Se você consegue identificar comportamentos parecidos em alguém próximo, seja um amigo ou namorado, fique de olho. Comece a prestar atenção. Especialmente se você perceber que isso acabou te afastando dos seus outros amigos, da sua família, dessas pessoas com quem você mais convivia. Tente retomar o contato com essas pessoas. E eu falei “amigo”, “namorado”, mas essa não é só uma questão de gênero. Pelo contrário. É possível que a manipulação e o abuso sejam cometidos por uma mulher – assim como isso também pode acontecer entre casais gays e pessoas LGBT em geral. Então se você tem uma amiga ou namorada que faz essas coisas, também fica de olho. Presta atenção nos “sinais” de perigo. Se alguém parece “bom demais pra ser verdade”, se algo te deixa desconfortável, não ignora esses avisos. Escuta a sua intuição. Se você tem a sensação de que essa pessoa está de alguma forma se aproveitando das suas inseguranças, se ele ou ela parece usar suas vulnerabilidades contra você, por favor, cuidado. E eu vou falar de novo, porque isso é fundamental: não deixa essa pessoa te isolar. Desconfie sempre de alguém que te quer “só pra si”, alguém que parece te afastar de todos os seus amigos e familiares. Desconfie de alguém que é sempre a vítima, e que te faz parecer sempre o responsável por todos os problemas da relação.

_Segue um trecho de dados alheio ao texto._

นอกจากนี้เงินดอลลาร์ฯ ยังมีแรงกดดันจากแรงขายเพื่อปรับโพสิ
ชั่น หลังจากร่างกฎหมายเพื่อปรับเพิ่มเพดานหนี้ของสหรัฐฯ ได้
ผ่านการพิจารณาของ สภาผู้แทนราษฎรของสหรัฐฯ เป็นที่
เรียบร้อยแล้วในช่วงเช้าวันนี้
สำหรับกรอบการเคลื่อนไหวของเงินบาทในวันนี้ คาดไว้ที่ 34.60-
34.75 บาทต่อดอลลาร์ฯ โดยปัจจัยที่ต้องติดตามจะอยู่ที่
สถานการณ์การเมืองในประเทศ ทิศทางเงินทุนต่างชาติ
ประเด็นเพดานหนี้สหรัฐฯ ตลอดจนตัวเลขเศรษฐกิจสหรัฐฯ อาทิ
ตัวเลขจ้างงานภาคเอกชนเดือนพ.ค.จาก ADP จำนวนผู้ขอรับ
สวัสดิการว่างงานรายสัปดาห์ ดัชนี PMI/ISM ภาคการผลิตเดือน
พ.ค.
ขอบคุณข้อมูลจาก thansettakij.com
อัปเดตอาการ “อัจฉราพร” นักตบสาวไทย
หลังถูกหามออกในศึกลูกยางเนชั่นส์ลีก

Quando você tiver um tempo, assista o documentário Dirty John: A verdade nua crua, e pense sobre tudo isso que eu falei hoje, ou a série. Comece por aí.

Dirty John
Eric Bana como John Maheen na série Dirty John – O golpe do amor (Fonte)

Pra quem for assistir a série ou o documentário, a narrativa às vezes pode parecer meio confusa – porque tem uma porrada de gente envolvida, e um montão de coisa absurda acontecendo simultaneamente. Vou deixar umas dicas para facilitar a vida de vocês! O Cinestra publicou uma descrição das pessoas envolvidas no caso, e o Mix de Séries fez uma linha do tempo com os crimes de John Meehan. Além disso, é legal saber que essa história toda foi divulgada primeiro pelo jornal Los Angeles Times, através do podcast Dirty John. Apresentado por Christopher Goffard, o podcast foi lançado em 2017, com participação de Debra Newell e a sua filha Terra Newell, Tonia Bales, o detetive Dennis Luken, e outras pessoas envolvidas. Embora não aborde tudo o que documentário – e a série – tentam esclarecer, foi graças ao podcast que o caso ganhou notoriedade.